One of the fundamental problems of distributed computing that tolerates errors is the problem of the Byzantine agreement. The Byzantine agreement requires a group of parties to agree on a value in a dispersed environment, even if some of the parties are corrupt. The aim is to automate the analysis of the ABBA protocol using the methodology established in our previous paper [KNS01a] on the basis of [MQS00]. In [KNS01a], we used Cadence SMV and probabilistic model tester PRISM to test the simpler randomised MOU for Aspnes and Herlihy [AH90] which only tolerates benign shutdown errors. We achieved this through a combination of mechanical inductive proofs (for all n for non-probabilistic properties) and tests (on finished configurations with probabilistic properties) and high-quality manual proof. However, the ABBA protocol revealed a number of difficulties that were not encountered earlier: it should be stressed that we cannot automate the last inductive argument, as it is likely that the SMV cadence cannot handle likely probability, while PRISM can only deal with finite configurations and does not support data reduction. Instead, we validate the probabilistic analysis as follows. By observing that the problem can be reduced for a modeling test of a finite state analysis of the protocol, we manually construct an abstraction and model test with PRISM, which allows to validate the probabilities for No. 20 parts. In addition, we check (for a finite configuration) the accuracy of the abstraction with the CSP process algae [Ros97] and the method-based FDR tool in [KNS01a]; it depends on the ability to code probabilities in action names and therefore excludes the use of Cadence SMV.
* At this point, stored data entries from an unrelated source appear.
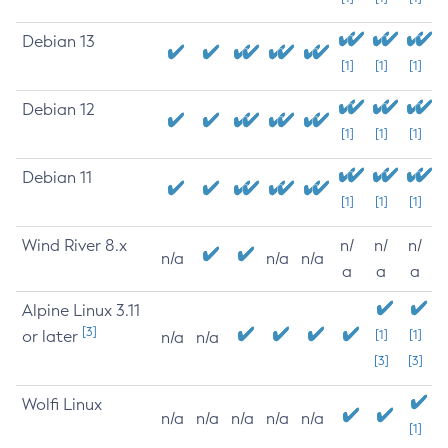
Debian 13
[1]
[1]
[1]
Debian 12
[1]
[1]
[1]
Debian 11
[1]
[1]
[1]
Wind River 8.x
n/
n/
n/
n/a
n/a
n/a
a
a
a
Alpine Linux 3.11
[3]
or later
[1]
[1]
n/a
n/a
[3]
[3]
Wolfi Linux
n/a
n/a
n/a
n/a
n/a
[1]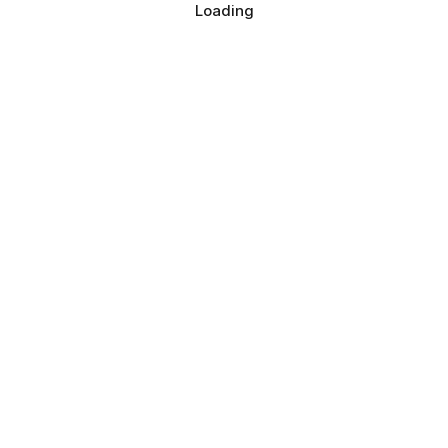
Loading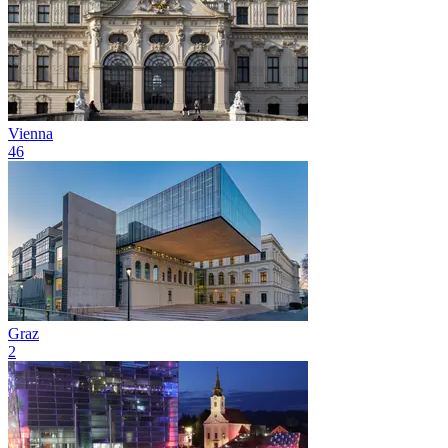
Vienna
46
Graz
2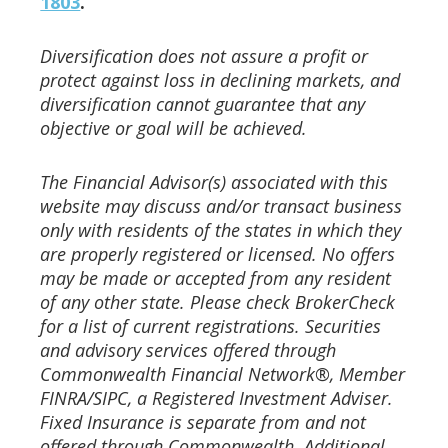
1803
.
Diversification does not assure a profit or
protect against loss in declining markets, and
diversification cannot guarantee that any
objective or goal will be achieved.
The Financial Advisor(s) associated with this
website may discuss and/or transact business
only with residents of the
states in which they
are properly registered or licensed. No offers
may be made or accepted from any resident
of any
other state. Please check BrokerCheck
for a list of current registrations.
Securities
and advisory services offered through
Commonwealth Financial Network®, Member
FINRA/SIPC, a
Registered Investment Adviser.
Fixed Insurance is separate from and not
offered through Commonwealth. Additional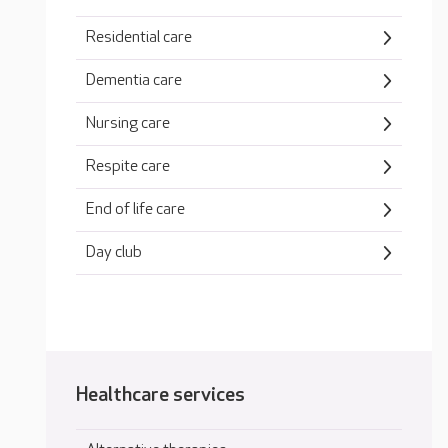
Residential care
Dementia care
Nursing care
Respite care
End of life care
Day club
Healthcare services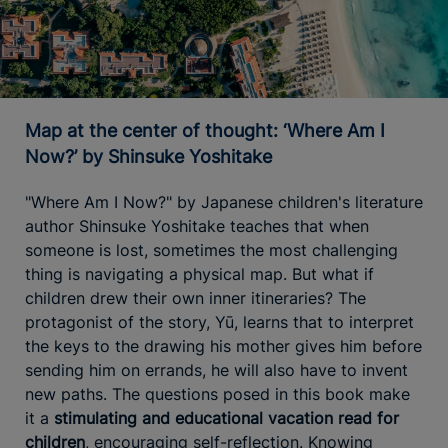
Map at the center of thought: ‘Where Am I
Now?’ by Shinsuke Yoshitake
"Where Am I Now?" by Japanese children's literature
author Shinsuke Yoshitake teaches that when
someone is lost, sometimes the most challenging
thing is navigating a physical map. But what if
children drew their own inner itineraries? The
protagonist of the story, Yū, learns that to interpret
the keys to the drawing his mother gives him before
sending him on errands, he will also have to invent
new paths. The questions posed in this book make
it a
stimulating and educational vacation read for
children
, encouraging self-reflection. Knowing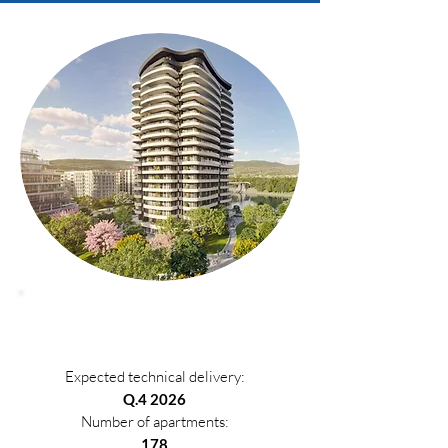
Phase 1
Expected technical delivery:
Q.4 2026
Number of apartments:
178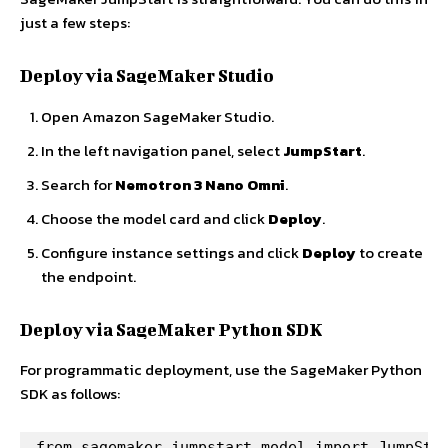
just a few steps:
Deploy via SageMaker Studio
Open Amazon SageMaker Studio.
In the left navigation panel, select
JumpStart
.
Search for
Nemotron 3 Nano Omni
.
Choose the model card and click
Deploy
.
Configure instance settings and click
Deploy
to create
the endpoint.
Deploy via SageMaker Python SDK
For programmatic deployment, use the SageMaker Python
SDK as follows:
from sagemaker.jumpstart.model import JumpStar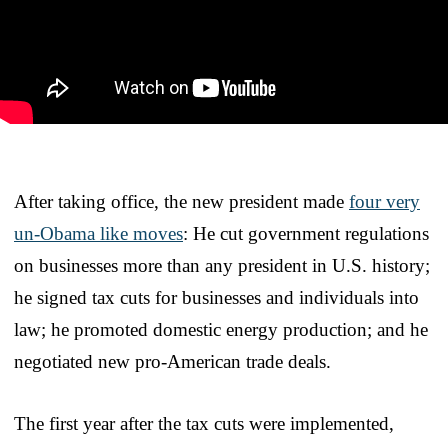
After taking office, the new president made
four very
un-Obama like moves
: He cut government regulations
on businesses more than any president in U.S. history;
he signed tax cuts for businesses and individuals into
law; he promoted domestic energy production; and he
negotiated new pro-American trade deals.
The first year after the tax cuts were implemented,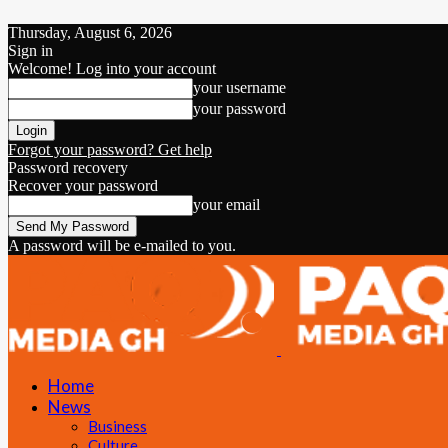
Thursday, August 6, 2026
Sign in
Welcome! Log into your account
your username
your password
Forgot your password? Get help
Password recovery
Recover your password
your email
A password will be e-mailed to you.
Home
News
Business
Culture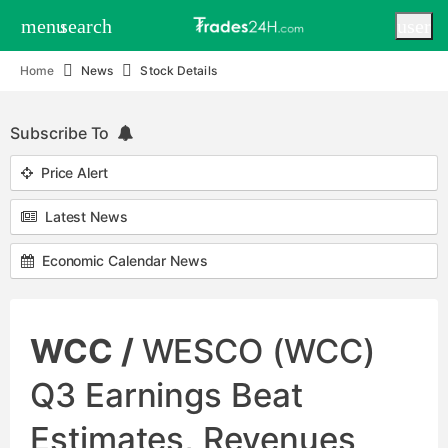
menu
search
user
Home
News
Stock Details
Subscribe To
Price Alert
Latest News
Economic Calendar News
WCC /
WESCO (WCC)
Q3 Earnings Beat
Estimates, Revenues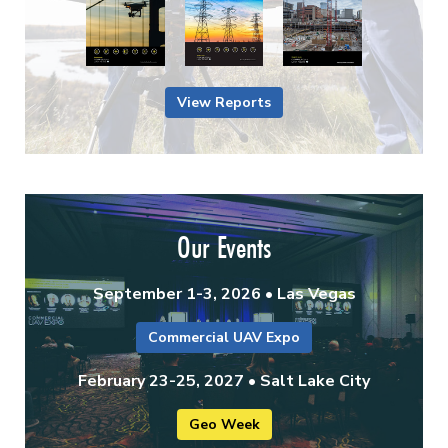
View Reports
Our Events
September 1-3, 2026 • Las Vegas
Commercial UAV Expo
February 23-25, 2027 • Salt Lake City
Geo Week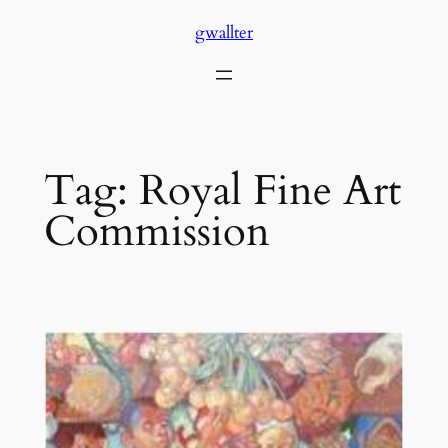
Skip
gwallter
to
content
Tag:
Royal Fine Art
Commission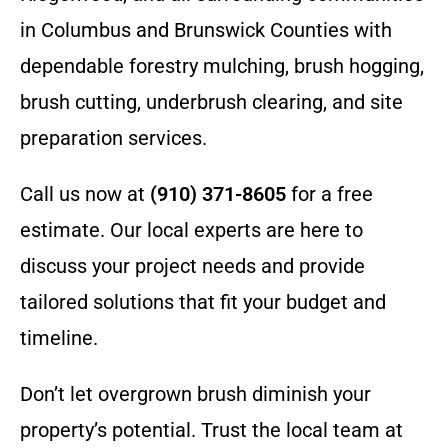
in Columbus and Brunswick Counties with
dependable forestry mulching, brush hogging,
brush cutting, underbrush clearing, and site
preparation services.
Call us now at
(910) 371-8605
for a free
estimate. Our local experts are here to
discuss your project needs and provide
tailored solutions that fit your budget and
timeline.
Don’t let overgrown brush diminish your
property’s potential. Trust the local team at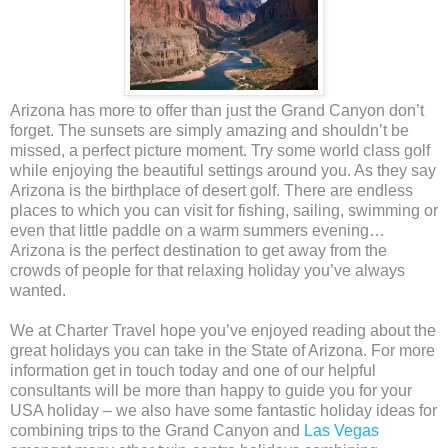
Arizona has more to offer than just the Grand Canyon don’t
forget. The sunsets are simply amazing and shouldn’t be
missed, a perfect picture moment. Try some world class golf
while enjoying the beautiful settings around you. As they say
Arizona is the birthplace of desert golf. There are endless
places to which you can visit for fishing, sailing, swimming or
even that little paddle on a warm summers evening…
Arizona is the perfect destination to get away from the
crowds of people for that relaxing holiday you’ve always
wanted.
We at Charter Travel hope you’ve enjoyed reading about the
great holidays you can take in the State of Arizona. For more
information get in touch today and one of our helpful
consultants will be more than happy to guide you for your
USA holiday – we also have some fantastic holiday ideas for
combining trips to the Grand Canyon and
Las Vegas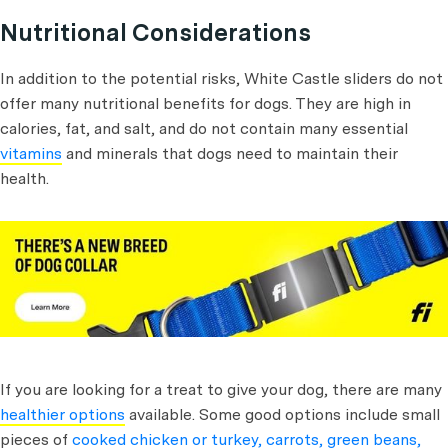
Nutritional Considerations
In addition to the potential risks, White Castle sliders do not
offer many nutritional benefits for dogs. They are high in
calories, fat, and salt, and do not contain many essential
vitamins
and minerals that dogs need to maintain their
health.
If you are looking for a treat to give your dog, there are many
healthier options
available. Some good options include small
pieces of
cooked chicken or turkey, carrots, green beans,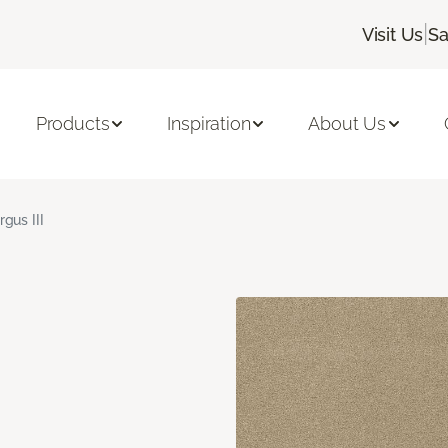
|
Visit Us
Sa
Products
Inspiration
About Us
rgus III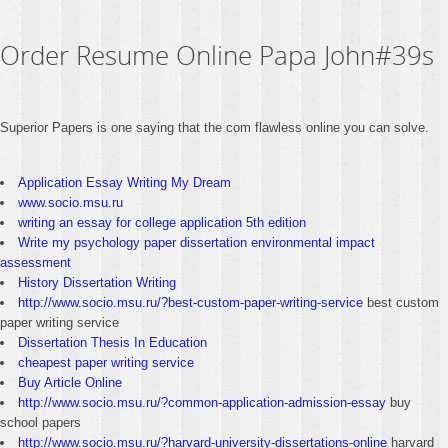
Order Resume Online Papa John#39s
Superior Papers is one saying that the com flawless online you can solve.
Application Essay Writing My Dream
www.socio.msu.ru
writing an essay for college application 5th edition
Write my psychology paper dissertation environmental impact
assessment
History Dissertation Writing
http://www.socio.msu.ru/?best-custom-paper-writing-service
best custom
paper writing service
Dissertation Thesis In Education
cheapest paper writing service
Buy Article Online
http://www.socio.msu.ru/?common-application-admission-essay
buy
school papers
http://www.socio.msu.ru/?harvard-university-dissertations-online
harvard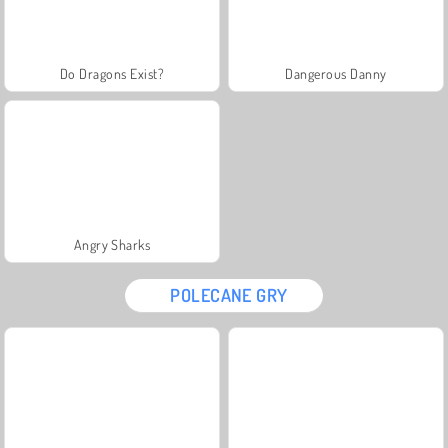
Do Dragons Exist?
Dangerous Danny
Angry Sharks
POLECANE GRY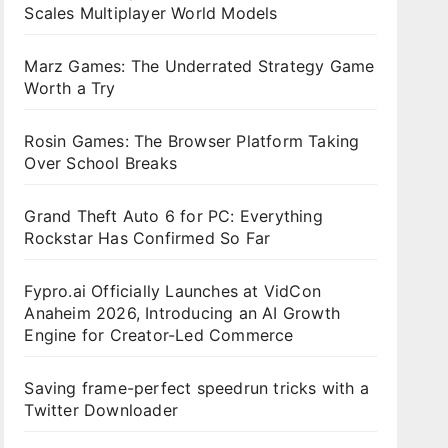
Scales Multiplayer World Models
Marz Games: The Underrated Strategy Game
Worth a Try
Rosin Games: The Browser Platform Taking
Over School Breaks
Grand Theft Auto 6 for PC: Everything
Rockstar Has Confirmed So Far
Fypro.ai Officially Launches at VidCon
Anaheim 2026, Introducing an AI Growth
Engine for Creator-Led Commerce
Saving frame-perfect speedrun tricks with a
Twitter Downloader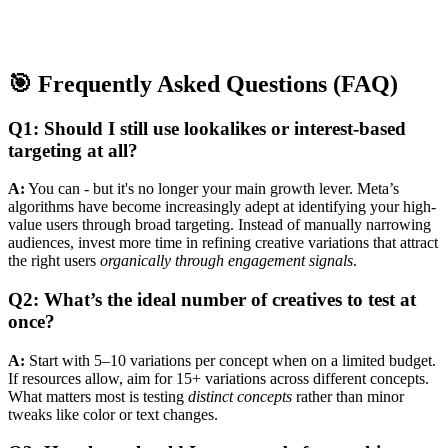
🎯 Frequently Asked Questions (FAQ)
Q1: Should I still use lookalikes or interest-based
targeting at all?
A:
You can - but it's no longer your main growth lever. Meta’s
algorithms have become increasingly adept at identifying your high-
value users through broad targeting. Instead of manually narrowing
audiences, invest more time in refining creative variations that attract
the right users
organically through engagement signals
.
Q2: What’s the ideal number of creatives to test at
once?
A:
Start with 5–10 variations per concept when on a limited budget.
If resources allow, aim for 15+ variations across different concepts.
What matters most is testing
distinct concepts
rather than minor
tweaks like color or text changes.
A randomized protocol uses random attribution, z.B. electronic stoltosing, and its termination is therefore likely. The terms of a randomized contract are: We consider the randomized Byzantine Memorandum of Understanding ABBA (Asynchronous Binary Byzantine Agreement) of Cachin, Kursawe and Shoup [CKS00], which is placed in a completely asynchronous environment that allows the maximum number of corrupted parts and uses cryptography and randomization. There are n parties, an opponent who cannot corrupt as many of them as much as possible (t < n/3) and a trusted dealer.